Rebecca Hubbell says
Yes, this can be used for hamburger buns.
Nora K says
So amazing! Easy to follow instructions and really not too much work for a delicious result. The kneading and proofing times were spot on, and the sweetness was just right. I recommend using a high quality butter (I used Kerrygold) because the butter flavor is very strong.

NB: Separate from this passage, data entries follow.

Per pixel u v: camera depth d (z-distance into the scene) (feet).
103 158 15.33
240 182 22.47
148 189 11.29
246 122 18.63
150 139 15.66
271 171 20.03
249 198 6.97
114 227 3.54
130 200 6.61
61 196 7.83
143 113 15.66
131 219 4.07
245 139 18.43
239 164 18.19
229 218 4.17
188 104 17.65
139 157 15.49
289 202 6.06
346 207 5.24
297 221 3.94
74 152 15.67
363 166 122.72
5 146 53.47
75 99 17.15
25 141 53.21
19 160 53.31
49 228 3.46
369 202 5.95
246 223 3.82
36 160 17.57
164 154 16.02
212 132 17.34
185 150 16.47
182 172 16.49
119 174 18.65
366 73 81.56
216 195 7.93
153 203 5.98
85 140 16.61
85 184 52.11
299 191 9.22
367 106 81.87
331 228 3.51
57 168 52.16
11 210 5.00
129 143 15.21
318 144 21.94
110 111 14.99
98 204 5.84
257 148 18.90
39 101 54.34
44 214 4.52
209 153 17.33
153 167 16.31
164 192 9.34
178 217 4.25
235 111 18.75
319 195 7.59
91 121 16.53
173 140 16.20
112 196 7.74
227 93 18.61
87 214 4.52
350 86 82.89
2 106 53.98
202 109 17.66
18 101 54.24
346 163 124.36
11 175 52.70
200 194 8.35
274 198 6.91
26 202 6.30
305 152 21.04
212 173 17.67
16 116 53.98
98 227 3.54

I made the recipe exactly as described other than baking in a 9 in springform pan rather than a loaf pan since I didn’t have two loaf pans of the correct size. So I rolled out 9 balls from the dough, put 8 in the spring form and cooked the last in a mini (3×4) loaf pan. The mini loaf pan cooked in 25 min, the springform loaf took 40 min. I lined both with parchment paper, which made the clean-up really easy, no grease to clean off the pans!
Rebecca Hubbell says
I’m so glad you enjoyed the recipe!!!
Becky Stark says
Thanks for the recipe adaptation into American measurements. I am currently waiting for the rolls to finish rising before they bake. I’ve been making homemade bread since the 90’s but this is my first time making homemade brioche. This recipe is super simple. Thank you!
Rebecca Hubbell says
Enjoy!!!
Sophie says
I’ve never made brioche before and this came out perfect on the first try. Thank you for a great recipe!
Rebecca Hubbell says
I’m so glad you enjoyed it!
joan says
I love brioche. I used to always make it for Christmas breakfast. I made the dough on Christmas Eve, then let it rise in the fridge overnight. Then shape, rise and bake the next morning. There is nothing like a warm broiche roll slathered in jam. Lately I’ve been making bostock. I found a recipe in Deb Perleman’s new cookbook . It uses a slice of stale brioche as the base. Then it’s brushed with orange-flavored sugar syrup. After that you put smooshed raspberries on top and cover the whole thing with frangipane (almond or hazelnut-flavored paste) and sliced almonds. Bake for about 10 minutes, sprinkle with powdered sugar. OMG! One of the most delicious breakfast treats I have ever had.
Rebecca Hubbell says
Oh, that sounds amazing, I might have to make it with one of the loaves I make for Easter!